**Provided passage**.
- Born: December 3, 1948 (age 77) Puttur, Jaffna district, Sri Lanka
- Occupations: Poet, Sculptor
- Writing career
- Pen name: Vyasan and Malika
- Language: Tamil
- Genre: Tamil nationalism

= Puthuvai Ratnathurai =

Sri Lankan poet, songwriter and sculptor

Varathalingam Rathnathurai (commonly known as Puthuvai Ratnathurai) is a poet, songwriter and sculptor who served as the head of Arts and Culture Division of the Liberation Tigers of Tamil Eelam (LTTE), a separatist Tamil militant organisation in Sri Lanka. He is a known personality among Eelam Tamils and has written many revolutionary songs and poetry for the LTTE. He disappeared after the end of the Sri Lankan Civil War in 2009.

Ratnathurai headed the Tamil Eelam Arts and Cultural Guild during the LTTE's de facto administration of northern Sri Lanka. On May 21, 2016, the Tamil Guardian reported that he was last seen in the custody of the Sri Lankan military on May 18, 2009, in Mullivaikkal. In 2012, Sinhala daily newspaper Divaina reported that he is in the custody of the Sri Lankan Army.This has not been confirmed by the Sri Lankan Army.

Ratnathurai began writing Tamil poetry at the age of 14. He also wrote many poems under the pseudonyms Vyasan and Malika. He wrote, Inda Maan Mukum Naman Maan which is a sentimental song that has been well received by many people. He is a native of Puttur, Jaffna district.

In September 2014, the Sri Lanka Army banned Piddukku ma’n chumantha perumaanaar, a devotional song authored by Ratnathurai.

**Supplied data**.
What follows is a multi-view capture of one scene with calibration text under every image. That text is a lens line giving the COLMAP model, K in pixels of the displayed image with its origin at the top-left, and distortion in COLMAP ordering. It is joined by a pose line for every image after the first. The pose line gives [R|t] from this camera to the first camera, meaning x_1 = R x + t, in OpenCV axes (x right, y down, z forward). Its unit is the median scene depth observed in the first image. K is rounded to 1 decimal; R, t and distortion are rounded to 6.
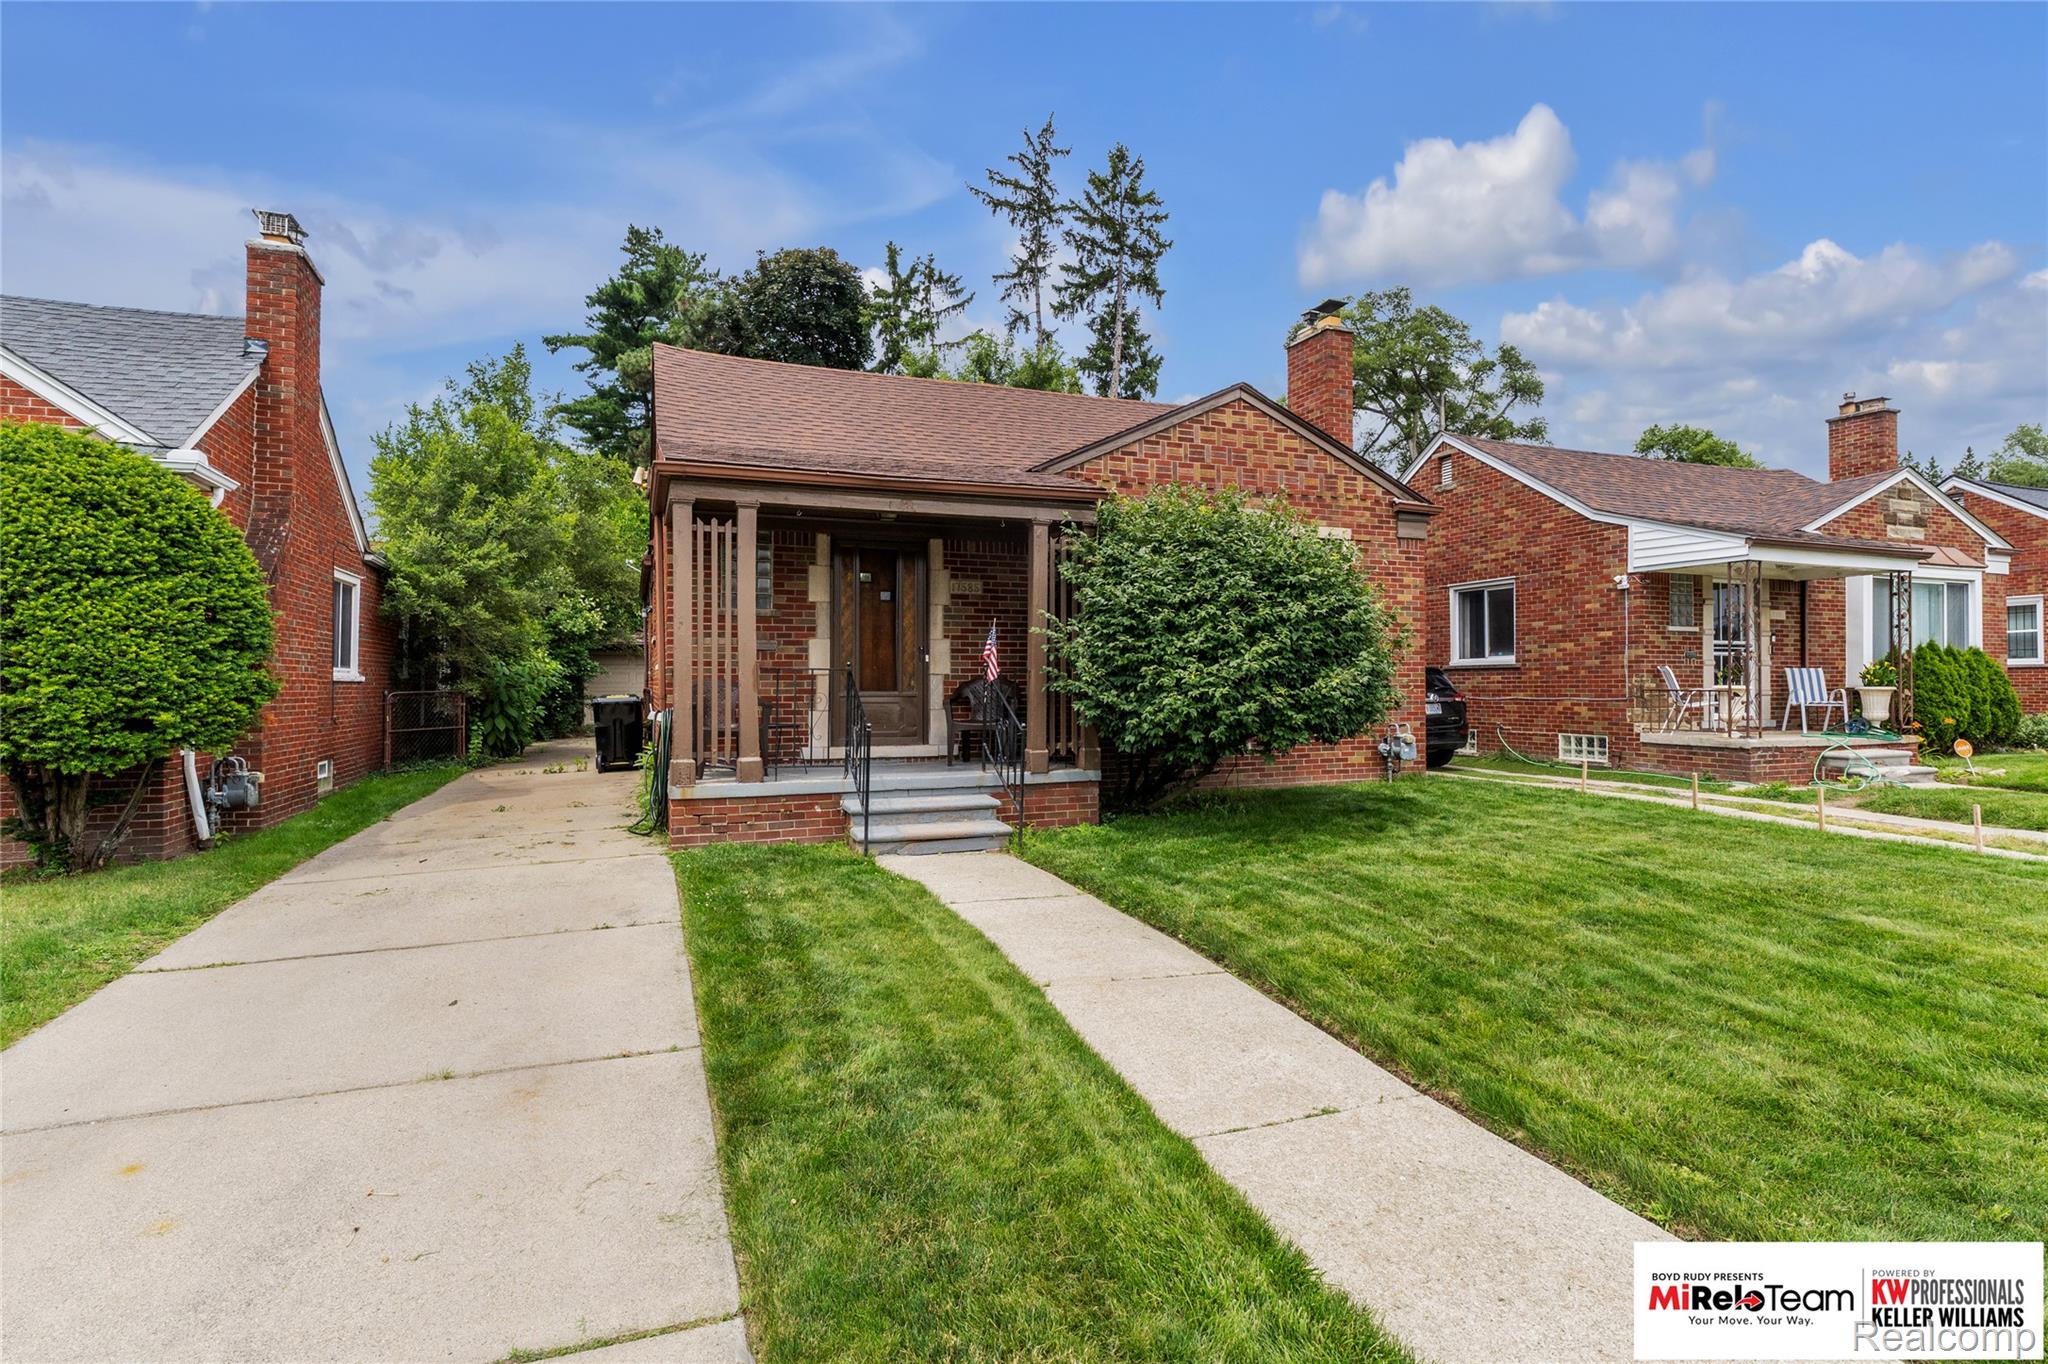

**Exercise**. From the Puthuvai Ratnathurai article, copy the part that opens with the words containing "Sri Lankan poet, songwriter" and closes with "by the Sri Lankan Army.", substituting "lyricist" for "songwriter". Nothing in the listing is needed here.

**Response to this task**.
Sri Lankan poet, lyricist and sculptor

Varathalingam Rathnathurai (commonly known as Puthuvai Ratnathurai) is a poet, lyricist and sculptor who served as the head of Arts and Culture Division of the Liberation Tigers of Tamil Eelam (LTTE), a separatist Tamil militant organisation in Sri Lanka. He is a known personality among Eelam Tamils and has written many revolutionary songs and poetry for the LTTE. He disappeared after the end of the Sri Lankan Civil War in 2009.

Ratnathurai headed the Tamil Eelam Arts and Cultural Guild during the LTTE's de facto administration of northern Sri Lanka. On May 21, 2016, the Tamil Guardian reported that he was last seen in the custody of the Sri Lankan military on May 18, 2009, in Mullivaikkal. In 2012, Sinhala daily newspaper Divaina reported that he is in the custody of the Sri Lankan Army.This has not been confirmed by the Sri Lankan Army.